Saatlerin tam 23.59.59'da 2 kez aynı saniyeyi göstereceğine dikkati çeken Esenoğlu, düzenlemenin 1972 yılından beri 25 kez yapıldığını belirterek, böylece dünya saatine 1 saniyenin daha eklenmiş olacağını, dünyanın yavaşlamasının yol açtığı gün ve mevsim kaymasından doğan artık zamanın da bu yöntemle kapatılacağını kaydetti.
Zaman kavramlarının ve sistemlerinin birbirleriyle uyumunu sağlamak için zaman zaman düzenlemelere ihtiyaç duyulduğunu aktaran Esenoğlu, takvimlerde yılda 6 saatlik, yaz uygulamalarında ise 1 saatlik bir düzenleme yapıldığını hatırlatarak, daha hassas zaman ölçekleri için ise zaman ölçeklerinde 1 saniyelik bir düzenlemeye gidileceğini anlattı.
Saniye sıçraması teknolojiyi olumsuz etkilemeyecek
Esenoğlu, "Saniye sıçraması işlemi, saatlerin bir saniyeliğine yerinde sayması ile yapılır. Böylece dakikanın karşılığı olan 60 saniye, 1 saniye ekleme ile 61 saniyeye sıçrayacak.
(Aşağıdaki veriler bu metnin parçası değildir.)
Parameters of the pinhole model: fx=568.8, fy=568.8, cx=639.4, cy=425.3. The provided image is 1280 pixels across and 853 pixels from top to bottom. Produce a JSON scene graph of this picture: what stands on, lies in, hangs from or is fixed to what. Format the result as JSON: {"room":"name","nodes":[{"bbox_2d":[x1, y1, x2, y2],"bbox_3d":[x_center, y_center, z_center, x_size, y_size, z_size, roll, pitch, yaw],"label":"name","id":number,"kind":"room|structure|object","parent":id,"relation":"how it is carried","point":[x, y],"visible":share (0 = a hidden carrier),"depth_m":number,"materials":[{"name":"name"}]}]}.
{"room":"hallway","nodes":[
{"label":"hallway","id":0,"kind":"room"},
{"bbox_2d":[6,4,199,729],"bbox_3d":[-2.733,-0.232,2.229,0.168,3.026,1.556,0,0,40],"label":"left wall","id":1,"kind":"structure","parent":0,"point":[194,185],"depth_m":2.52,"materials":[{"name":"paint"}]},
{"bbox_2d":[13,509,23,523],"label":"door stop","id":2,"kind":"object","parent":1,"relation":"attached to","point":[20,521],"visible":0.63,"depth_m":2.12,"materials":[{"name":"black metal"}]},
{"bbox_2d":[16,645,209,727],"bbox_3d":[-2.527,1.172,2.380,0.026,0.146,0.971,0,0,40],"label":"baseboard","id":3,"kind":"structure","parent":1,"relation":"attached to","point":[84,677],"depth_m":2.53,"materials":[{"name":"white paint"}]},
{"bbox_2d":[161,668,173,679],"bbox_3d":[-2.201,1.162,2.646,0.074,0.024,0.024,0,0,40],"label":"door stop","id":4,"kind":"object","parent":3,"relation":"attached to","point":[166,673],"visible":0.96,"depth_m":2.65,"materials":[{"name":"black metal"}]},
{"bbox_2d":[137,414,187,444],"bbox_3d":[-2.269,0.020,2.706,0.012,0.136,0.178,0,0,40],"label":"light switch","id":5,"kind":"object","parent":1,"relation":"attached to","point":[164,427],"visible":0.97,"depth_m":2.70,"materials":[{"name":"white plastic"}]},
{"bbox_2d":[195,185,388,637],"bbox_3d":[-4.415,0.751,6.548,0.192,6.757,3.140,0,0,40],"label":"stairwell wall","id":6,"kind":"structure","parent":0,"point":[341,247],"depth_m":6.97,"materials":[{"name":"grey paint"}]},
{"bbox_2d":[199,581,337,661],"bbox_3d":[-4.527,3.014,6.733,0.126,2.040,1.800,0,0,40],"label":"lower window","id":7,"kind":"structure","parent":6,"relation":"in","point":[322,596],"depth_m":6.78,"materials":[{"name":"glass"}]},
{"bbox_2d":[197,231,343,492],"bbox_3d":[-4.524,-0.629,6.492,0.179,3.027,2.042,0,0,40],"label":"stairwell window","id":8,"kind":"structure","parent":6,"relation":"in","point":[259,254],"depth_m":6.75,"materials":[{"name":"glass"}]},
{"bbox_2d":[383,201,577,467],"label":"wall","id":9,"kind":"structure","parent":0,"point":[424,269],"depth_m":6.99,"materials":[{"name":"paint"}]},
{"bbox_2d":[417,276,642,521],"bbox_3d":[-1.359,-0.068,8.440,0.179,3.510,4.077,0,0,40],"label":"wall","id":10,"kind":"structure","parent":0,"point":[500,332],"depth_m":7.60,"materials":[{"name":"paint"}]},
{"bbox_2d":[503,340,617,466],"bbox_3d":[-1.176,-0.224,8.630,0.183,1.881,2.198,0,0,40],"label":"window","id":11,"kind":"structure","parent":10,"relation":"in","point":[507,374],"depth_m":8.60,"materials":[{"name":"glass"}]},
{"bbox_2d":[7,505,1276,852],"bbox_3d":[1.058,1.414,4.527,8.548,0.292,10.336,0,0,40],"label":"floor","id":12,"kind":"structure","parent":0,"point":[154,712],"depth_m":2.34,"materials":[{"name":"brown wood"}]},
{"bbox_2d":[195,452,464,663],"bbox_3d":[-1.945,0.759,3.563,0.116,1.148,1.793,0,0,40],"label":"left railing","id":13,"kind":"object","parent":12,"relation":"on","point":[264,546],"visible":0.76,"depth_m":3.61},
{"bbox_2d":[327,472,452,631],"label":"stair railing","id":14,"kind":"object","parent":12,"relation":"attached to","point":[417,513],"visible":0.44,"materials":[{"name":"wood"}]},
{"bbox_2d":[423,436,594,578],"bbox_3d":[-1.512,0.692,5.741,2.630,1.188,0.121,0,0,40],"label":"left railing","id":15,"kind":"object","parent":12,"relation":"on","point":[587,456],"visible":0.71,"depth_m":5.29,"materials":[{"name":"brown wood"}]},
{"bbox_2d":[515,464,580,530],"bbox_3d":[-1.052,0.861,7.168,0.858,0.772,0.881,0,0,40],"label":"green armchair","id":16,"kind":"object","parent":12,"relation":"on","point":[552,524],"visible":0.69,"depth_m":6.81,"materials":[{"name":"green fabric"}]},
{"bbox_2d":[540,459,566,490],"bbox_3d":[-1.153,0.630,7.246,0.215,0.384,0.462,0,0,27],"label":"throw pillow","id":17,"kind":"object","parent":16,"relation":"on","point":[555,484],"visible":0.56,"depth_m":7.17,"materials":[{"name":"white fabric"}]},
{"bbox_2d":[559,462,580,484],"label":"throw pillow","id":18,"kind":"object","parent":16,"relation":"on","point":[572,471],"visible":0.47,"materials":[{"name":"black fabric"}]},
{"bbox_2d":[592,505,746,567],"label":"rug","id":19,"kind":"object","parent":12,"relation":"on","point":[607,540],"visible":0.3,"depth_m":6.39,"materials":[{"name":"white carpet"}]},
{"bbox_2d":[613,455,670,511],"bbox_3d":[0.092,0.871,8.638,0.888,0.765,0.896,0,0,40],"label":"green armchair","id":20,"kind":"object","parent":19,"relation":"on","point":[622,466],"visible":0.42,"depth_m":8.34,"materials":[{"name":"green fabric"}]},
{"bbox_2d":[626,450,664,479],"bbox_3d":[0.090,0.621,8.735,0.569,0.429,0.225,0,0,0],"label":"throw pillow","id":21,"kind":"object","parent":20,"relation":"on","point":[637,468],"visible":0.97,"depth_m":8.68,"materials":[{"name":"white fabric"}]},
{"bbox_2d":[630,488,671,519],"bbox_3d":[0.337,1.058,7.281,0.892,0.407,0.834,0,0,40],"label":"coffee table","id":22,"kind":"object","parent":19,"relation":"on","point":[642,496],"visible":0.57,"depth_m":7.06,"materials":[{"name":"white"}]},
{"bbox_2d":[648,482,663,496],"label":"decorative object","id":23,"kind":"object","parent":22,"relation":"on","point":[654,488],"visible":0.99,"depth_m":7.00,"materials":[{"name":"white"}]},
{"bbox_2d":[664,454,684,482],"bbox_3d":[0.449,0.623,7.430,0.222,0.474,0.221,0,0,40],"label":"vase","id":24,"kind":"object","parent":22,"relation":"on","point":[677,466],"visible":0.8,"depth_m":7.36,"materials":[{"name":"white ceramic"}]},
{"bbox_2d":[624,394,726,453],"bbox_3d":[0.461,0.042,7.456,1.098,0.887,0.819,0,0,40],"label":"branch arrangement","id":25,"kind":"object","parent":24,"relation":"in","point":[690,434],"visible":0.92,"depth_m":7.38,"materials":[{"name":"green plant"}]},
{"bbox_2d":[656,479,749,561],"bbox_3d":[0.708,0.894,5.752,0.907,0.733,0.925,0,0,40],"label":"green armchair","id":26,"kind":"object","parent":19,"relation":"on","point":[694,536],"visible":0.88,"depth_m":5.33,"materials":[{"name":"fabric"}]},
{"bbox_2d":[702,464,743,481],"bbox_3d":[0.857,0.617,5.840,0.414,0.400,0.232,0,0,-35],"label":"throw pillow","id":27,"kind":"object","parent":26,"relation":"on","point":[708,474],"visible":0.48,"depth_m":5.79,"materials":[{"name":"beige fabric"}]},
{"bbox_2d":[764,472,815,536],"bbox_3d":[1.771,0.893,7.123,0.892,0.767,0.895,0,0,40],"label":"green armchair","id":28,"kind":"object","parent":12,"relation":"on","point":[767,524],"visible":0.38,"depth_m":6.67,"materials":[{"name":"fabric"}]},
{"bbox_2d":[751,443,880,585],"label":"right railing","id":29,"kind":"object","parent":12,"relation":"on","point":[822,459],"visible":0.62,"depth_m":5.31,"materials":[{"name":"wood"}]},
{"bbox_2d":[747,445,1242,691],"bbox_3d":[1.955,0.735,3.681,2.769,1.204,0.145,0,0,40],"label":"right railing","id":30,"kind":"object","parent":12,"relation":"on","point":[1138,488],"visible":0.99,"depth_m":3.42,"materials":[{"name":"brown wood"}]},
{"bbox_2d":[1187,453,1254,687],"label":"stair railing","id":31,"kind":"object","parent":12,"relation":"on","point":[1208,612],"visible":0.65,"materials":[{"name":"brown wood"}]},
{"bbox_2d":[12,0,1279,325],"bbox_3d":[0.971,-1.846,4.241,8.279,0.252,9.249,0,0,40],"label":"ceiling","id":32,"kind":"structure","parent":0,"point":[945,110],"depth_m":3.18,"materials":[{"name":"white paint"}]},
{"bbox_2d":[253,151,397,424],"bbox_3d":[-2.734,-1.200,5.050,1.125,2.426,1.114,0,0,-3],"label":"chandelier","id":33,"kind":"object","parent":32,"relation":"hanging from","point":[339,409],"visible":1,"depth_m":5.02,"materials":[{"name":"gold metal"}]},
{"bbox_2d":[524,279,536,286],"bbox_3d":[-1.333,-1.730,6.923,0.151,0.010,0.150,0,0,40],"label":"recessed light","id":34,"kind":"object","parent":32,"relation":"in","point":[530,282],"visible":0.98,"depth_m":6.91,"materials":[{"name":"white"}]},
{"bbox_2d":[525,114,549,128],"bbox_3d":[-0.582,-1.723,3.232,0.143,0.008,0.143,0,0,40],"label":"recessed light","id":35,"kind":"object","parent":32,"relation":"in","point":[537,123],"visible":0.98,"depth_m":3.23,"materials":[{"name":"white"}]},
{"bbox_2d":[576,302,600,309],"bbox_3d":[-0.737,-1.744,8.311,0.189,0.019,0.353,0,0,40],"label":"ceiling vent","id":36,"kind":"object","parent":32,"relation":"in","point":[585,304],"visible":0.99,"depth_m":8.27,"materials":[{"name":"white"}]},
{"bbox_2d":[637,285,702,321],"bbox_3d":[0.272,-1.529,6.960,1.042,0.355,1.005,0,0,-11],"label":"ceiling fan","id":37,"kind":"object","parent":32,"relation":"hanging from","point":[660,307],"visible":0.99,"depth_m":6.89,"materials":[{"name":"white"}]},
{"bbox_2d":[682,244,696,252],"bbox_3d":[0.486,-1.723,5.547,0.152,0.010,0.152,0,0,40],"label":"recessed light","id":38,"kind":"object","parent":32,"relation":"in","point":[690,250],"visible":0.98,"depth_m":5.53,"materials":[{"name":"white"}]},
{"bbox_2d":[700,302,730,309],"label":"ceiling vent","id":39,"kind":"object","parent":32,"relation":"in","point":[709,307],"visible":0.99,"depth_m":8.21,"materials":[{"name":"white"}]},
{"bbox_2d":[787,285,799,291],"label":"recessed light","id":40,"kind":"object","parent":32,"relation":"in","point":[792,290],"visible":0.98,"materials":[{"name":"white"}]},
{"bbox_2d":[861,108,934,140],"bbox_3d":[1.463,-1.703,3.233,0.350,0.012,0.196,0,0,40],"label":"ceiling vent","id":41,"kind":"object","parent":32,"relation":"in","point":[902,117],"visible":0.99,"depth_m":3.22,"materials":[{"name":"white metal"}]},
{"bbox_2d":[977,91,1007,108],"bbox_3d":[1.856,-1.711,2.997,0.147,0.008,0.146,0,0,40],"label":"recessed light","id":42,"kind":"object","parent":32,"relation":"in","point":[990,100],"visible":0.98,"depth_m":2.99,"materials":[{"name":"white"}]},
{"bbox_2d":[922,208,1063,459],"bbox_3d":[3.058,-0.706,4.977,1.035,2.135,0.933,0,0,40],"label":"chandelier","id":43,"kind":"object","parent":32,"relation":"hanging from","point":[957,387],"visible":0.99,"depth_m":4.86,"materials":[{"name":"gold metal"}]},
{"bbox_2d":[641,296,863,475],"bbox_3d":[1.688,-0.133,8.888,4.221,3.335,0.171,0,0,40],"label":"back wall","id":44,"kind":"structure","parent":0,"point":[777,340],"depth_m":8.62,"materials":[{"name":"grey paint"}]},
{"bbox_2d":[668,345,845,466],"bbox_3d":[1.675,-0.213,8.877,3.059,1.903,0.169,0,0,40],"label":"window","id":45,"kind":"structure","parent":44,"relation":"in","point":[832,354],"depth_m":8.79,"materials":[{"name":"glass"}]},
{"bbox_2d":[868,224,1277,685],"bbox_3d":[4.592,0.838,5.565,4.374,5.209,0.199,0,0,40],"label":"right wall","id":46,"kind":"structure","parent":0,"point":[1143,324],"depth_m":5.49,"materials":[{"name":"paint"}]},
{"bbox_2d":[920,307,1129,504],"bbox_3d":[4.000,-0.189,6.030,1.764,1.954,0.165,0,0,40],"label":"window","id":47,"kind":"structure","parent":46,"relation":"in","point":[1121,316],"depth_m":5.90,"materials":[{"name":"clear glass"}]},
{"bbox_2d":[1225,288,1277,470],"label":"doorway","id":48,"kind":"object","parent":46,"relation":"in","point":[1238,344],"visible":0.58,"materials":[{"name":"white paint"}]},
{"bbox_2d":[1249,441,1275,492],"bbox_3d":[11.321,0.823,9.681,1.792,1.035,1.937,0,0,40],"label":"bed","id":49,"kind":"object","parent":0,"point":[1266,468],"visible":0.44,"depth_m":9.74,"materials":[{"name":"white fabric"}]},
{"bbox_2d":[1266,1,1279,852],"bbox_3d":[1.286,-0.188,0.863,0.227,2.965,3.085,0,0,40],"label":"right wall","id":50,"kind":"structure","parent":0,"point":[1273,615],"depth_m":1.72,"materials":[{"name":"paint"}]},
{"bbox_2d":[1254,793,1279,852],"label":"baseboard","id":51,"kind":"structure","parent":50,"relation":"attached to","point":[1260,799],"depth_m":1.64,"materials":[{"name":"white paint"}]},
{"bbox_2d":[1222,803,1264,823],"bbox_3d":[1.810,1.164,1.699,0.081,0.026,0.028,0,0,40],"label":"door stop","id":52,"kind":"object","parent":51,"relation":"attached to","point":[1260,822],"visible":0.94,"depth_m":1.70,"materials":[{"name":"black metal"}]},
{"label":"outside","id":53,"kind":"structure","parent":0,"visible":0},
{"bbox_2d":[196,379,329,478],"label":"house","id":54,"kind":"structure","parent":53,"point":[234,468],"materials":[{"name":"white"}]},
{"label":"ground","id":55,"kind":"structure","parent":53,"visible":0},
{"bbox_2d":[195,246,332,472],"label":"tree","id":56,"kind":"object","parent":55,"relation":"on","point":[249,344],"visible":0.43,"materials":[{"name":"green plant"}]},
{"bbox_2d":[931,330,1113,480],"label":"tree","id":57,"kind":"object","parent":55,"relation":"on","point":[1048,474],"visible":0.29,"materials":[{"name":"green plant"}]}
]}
Saniye sıçraması ile 1 dakika 60 yerine 61 saniyeye eşitlenmiş olacak" diye konuştu.
Saniye sıçramasının gerekli görülen yıllarda haziran ya da aralık ayları sonunda yapıldığını anlatan Esenoğlu, düzenlemenin bu aylarda yapılmasında, okulların kapalı olması, dünya nüfusunun kuzey ve güney yarım kürelere dağılımı gibi unsurların etkili olduğunu söyledi.
Esenoğlu, saniye sıçramasının teknolojik sıkıntılara yol açıp açmayacağına ilişkin ise şu değerlendirmeyi yaptı: "Her 5 yılda 3 kez yapıla geldiğinden saniye sıçraması olağanlaşmıştır. Henüz küresel boyutta teknolojik sıkıntı yaşattığı duyulmamış ve elektronik yaşamı felç etmemiştir. Saniye sıçramasını dikkate alan yazılımlar sayesinde teknolojik sistemlerde olası etkisi önlenmektedir, arızalara da yol açmamaktadır tıpkı yaz saati uygulamasına uyumlu bilgisayarlarımız gibi."